1 1/2 cups almond meal
1/2 cup unsweetened cocoa powder
1/4 tsp baking soda
1/4 tsp salt
3/4 cup agave nectar
2 eggs
1 tbs vanilla extract
1 cup dark chocolate chips (check for milk solids)

Preheat oven to 180 degrees.  Grease a 12 hole muffin pan using nutellex or cupcake liners.

In a medium bowl sift together the almond meal, cocoa, baking soda and salt until combined.  In a separate bowl whisk together the agave nectar, eggs and vanilla using an electric beater on a low speed.  Once combined gradually add the wet ingredients to the almond mixture on a medium speed until just combined.  Finally, add the dark chocolate chips, stirring by hand.

Pour approximately 1/4 of a cup of mixture into each prepared muffin tin mould.  Bake for 18-20 minutes or until a skewer comes out just clean.  If you want a gooey-er cupcake bake for less time as the longer you bake it, the drier it becomes.  Cool for 5 minutes in the tray before serving.  Best served warm.  Will keep in an airtight container for up to 3 days.


Thursday 9 January 2014

Healthy in a Hurry

So for dinner tonight I was cooking for one.  And to be honest, I would have loved to just curl up in bed once I got home from work and eaten my next meal tomorrow morning after a long nights sleep.  But I didn't.  I made something that shouldn't take more than 20 minutes to prepare and cook and really doesn't have any nasties in it!  It's healthy in a hurry!!



3 shallots, finely chopped
3 birdseye chillies, finely chopped 
1 garlic clove, finely chopped
300g beef rump steak, diced
1 red capsicum, finely sliced lengthways
15 snow peas, cut in two
2 tbs soy sauce
1tbs olive oil

On a high heat, heat the oil in a wok or large frying pan, making sure you coat the sides of the pan.  Throw in your shallots, chilli and garlic and saute for a minute or until fragrant.  Add half the soy sauce and meat and toss until the meat is browned, approximately 4 minutes.  Throw in the capsicum and snow peas and the remaining soy sauce and cook for a further 2 minutes.  Remove from heat, serve with rice.

Seriously guys, it's that simple.  Next time I would use less chillies, as these ones were quite hot and have killed off about half of my taste buds.

Good news: on Saturday I will have access to an oven, so expect some sweets! Until tomorrow..


Wednesday 8 January 2014

Zucchini and Feta Fritters

This recipe comes from the 80th Anniversary Australian Women's Weekly 'Best Ever Collection Cookbook' on page 108.  I think that you would find in some shape or form an Australian Women's Weekly cookbook in almost every kitchen in Australia.  Their recipes are easy to follow and triple tested to insure they are successful every time, made of easy to source ingredients in Australia and their food photography is absolutely divine.  Flicking through this recipe book it is one great looking recipe after another.  Every page makes me salivate - the photography is so good you could almost smell it through the page.

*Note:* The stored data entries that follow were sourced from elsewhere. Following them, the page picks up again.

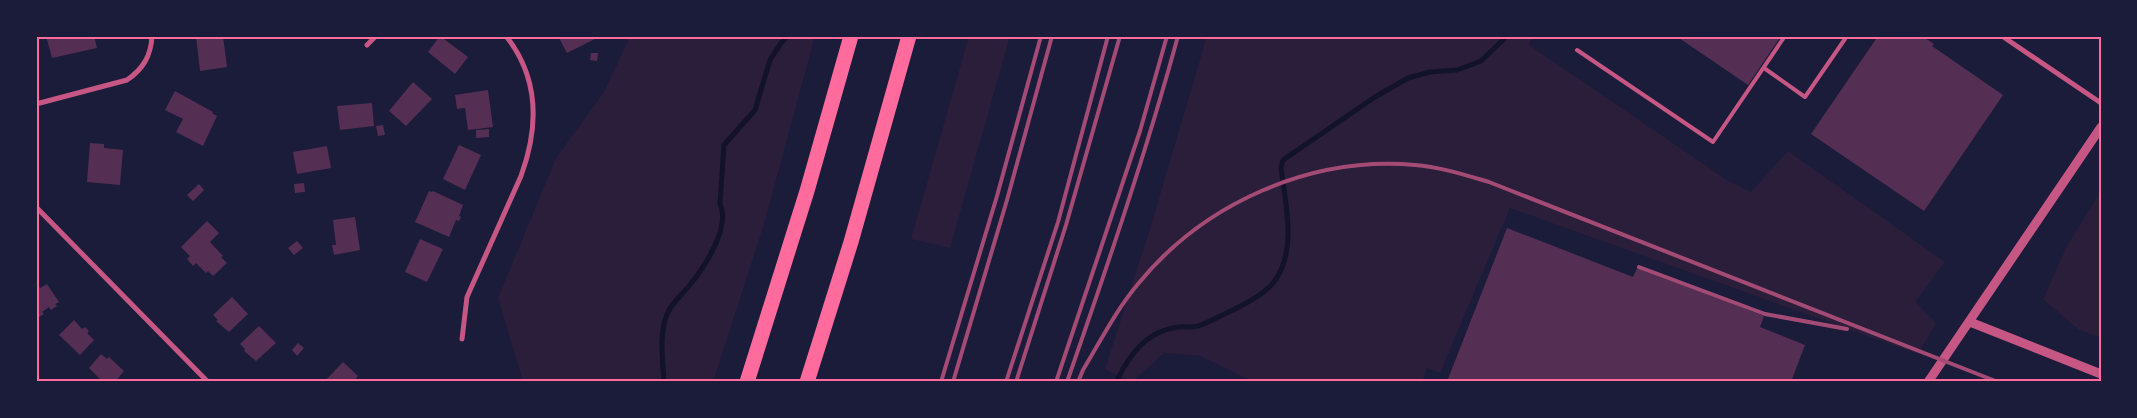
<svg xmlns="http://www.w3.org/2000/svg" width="2137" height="418" viewBox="0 0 2137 418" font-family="'Exo 2',sans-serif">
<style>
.green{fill:#2a1e3b}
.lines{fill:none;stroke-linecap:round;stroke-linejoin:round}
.stream{stroke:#12122b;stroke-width:5}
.building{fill:#542f53}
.service{stroke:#c65784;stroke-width:4}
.minor{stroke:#c65784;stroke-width:5}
.tertiary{stroke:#c65784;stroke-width:9}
.motorway{stroke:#ff6b9d;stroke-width:15}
.rail{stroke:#a44b75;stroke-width:4}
.neatline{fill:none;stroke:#ff6b9d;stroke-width:2}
</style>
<rect width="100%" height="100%" fill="#1b1b3a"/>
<path class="green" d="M 626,36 L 815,36 L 765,221 L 713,382 L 523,382 L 498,298 L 556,158 L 604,92 L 628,41 Z
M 969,36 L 1010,36 L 950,248 L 911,239 Z
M 1207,36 L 1532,36 L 1529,45 L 1727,180 L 1751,192 L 1788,151 L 1945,262 L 1915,302 L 1936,323 L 1918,354 L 1510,208 L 1440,373 L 1427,368 L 1422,382 L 1254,382 L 1200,356 L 1164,353 L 1132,382 L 1105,369 L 1149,232 Z
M 2101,191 L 2101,338 L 2078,329 L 2043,299 L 2067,246 Z"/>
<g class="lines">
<path class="stream" d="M 664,382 C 663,361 659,337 666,317 C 670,304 681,296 689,286 C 704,268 731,227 720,204 L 724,145 L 755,110 L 770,60 L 781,43 L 788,36
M 1116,382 C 1130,354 1146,331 1179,327 C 1185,326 1192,328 1198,326 C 1210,322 1221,315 1233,310 C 1248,302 1266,294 1276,279 C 1297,248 1285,202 1281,167 L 1283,160 L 1375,97 L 1408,78 L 1430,72 L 1457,70 L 1481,61 L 1507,36"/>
</g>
<path class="building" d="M 46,36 L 94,36 L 97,48 L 52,58 Z
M 196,36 L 223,36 L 227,67 L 200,71 Z
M 440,36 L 468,57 L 455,74 L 428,52 Z
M 558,36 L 594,36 L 595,39 L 567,53 Z
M 1676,36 L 1781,36 L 1748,85 Z
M 1878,36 L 1922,36 L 1934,44 L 1932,46 L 2003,95 L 1924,211 L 1811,134 Z
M 591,53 L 598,53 L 597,61 L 590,60 Z
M 413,82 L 432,99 L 406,126 L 389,111 Z
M 488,90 L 493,127 L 468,130 L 465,108 L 457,109 L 455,95 Z
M 175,91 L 213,112 L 212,113 L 217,116 L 203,146 L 176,132 L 183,119 L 165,110 Z
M 372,103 L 374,126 L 340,130 L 337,106 Z
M 383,125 L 385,135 L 378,136 L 376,126 Z
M 489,129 L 489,137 L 476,138 L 476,130 Z
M 90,143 L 104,144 L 104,148 L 123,150 L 120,185 L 87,182 Z
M 459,145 L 481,155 L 465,190 L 443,179 Z
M 327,146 L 331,168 L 297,174 L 293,152 Z
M 304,183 L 305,192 L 295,193 L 294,184 Z
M 199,184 L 204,190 L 193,201 L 187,195 Z
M 429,191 L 432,192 L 433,191 L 463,205 L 459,216 L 461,217 L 459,221 L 456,220 L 449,237 L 415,222 Z
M 355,217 L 360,250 L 334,255 L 332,245 L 336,245 L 333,220 Z
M 207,221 L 219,233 L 210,242 L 223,256 L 221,257 L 227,263 L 213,276 L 208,271 L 206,273 L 196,263 L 193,266 L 187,259 L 190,256 L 181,247 Z
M 1507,228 L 1633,277 L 1638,266 L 1764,316 L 1760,327 L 1805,345 L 1791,382 L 1456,382 L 1448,379 Z
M 420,239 L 443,249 L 427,282 L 405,272 Z
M 297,241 L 303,248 L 294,255 L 288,248 Z
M 47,284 L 59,302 L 55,304 L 57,306 L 51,310 L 49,307 L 42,312 L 44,314 L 39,317 L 38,314 L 36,315 L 36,287 L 38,286 L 40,288 Z
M 232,297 L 248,314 L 229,332 L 216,321 L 218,320 L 213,315 Z
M 74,320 L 82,329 L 85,327 L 89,331 L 87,333 L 94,340 L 80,355 L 59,335 Z
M 259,326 L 276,343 L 256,361 L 244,351 L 245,349 L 240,344 Z
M 298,343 L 304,348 L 297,356 L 292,350 Z
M 101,354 L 107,359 L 109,357 L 124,371 L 115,382 L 103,382 L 89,368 Z
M 343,362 L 358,376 L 353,382 L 324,382 Z"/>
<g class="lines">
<path class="service" d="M 1577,50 L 1713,142 L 1785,36
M 1764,68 L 1805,97 L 1847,36"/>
<path class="minor" d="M 2002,36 L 2101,103
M 367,45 L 376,36
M 36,104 L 127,80 C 143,69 151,56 152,36
M 36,207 L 208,382
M 462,339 L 467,297 L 521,176 C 539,127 540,79 506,36"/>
<path class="tertiary" d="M 1970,322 L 2101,374
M 1928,382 L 2101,127"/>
<path class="motorway" d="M 747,382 L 807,191 L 851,36
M 807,382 L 851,242 L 909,36"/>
<path class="rail" d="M 1639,267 L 1765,314 L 1847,329
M 941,382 L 997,196 L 1041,36
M 953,382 L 1007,200 L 1052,36
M 1006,382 L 1058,222 L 1108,36
M 1016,382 L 1066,225 L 1120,36
M 1056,382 L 1140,131 L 1167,36
M 1067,382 C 1107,267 1146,153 1178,36
M 1078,382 L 1083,370 C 1100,342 1116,310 1138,284 C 1204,203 1310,156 1415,165 C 1440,167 1465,175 1489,182 L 1998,382"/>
</g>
<rect width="2137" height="418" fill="none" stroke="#1b1b3a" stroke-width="75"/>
<rect x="38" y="38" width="2062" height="342" class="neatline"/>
</svg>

These fritters are just what I felt like this evening.  I wanted something light, easy, healthy and filling and these fritters tick all the boxes.  The only thing I would change?  Maybe a squeeze of lemon juice - though I don't know if it would make it too wet so maybe just a little drizzled over the top after cooking...  Next time!


So here it is; straight out of the book!

3 large zucchinis (450g)
200g feta, crumbled finely
5 green onions (scallions), sliced thinly
2 eggs, lightly beaten
1 tablespoon chopped fresh oregano
2 tablespoons chopped fresh mint
1/3 cup (50g) plain flour
2 tablespoons olive oil

1. Preheat oven to 160 degrees.  Line an oven tray with baking paper.
2. Coarsely grate zucchini, squeeze firmly to remove excess liquid with paper towel.  Place zucchini in a large bowl with feta, green onion, egg, herbs and flour, season; stir to combine.
3. Heat 2 tablespoons of the oil in a large non-stick frying pan over medium heat; cook level tablespoons of zucchini mixture, in batches, for 2 1/2 minutes each side or until brown and cooked through.  Drain on paper towel.  Place fritters on oven tray; keep warm in oven between batches.

The cookbook suggests for it to be served with a tomato salad - for dinner this evening I had mine with some freshly cut up tomato and it complimented the fritters perfectly!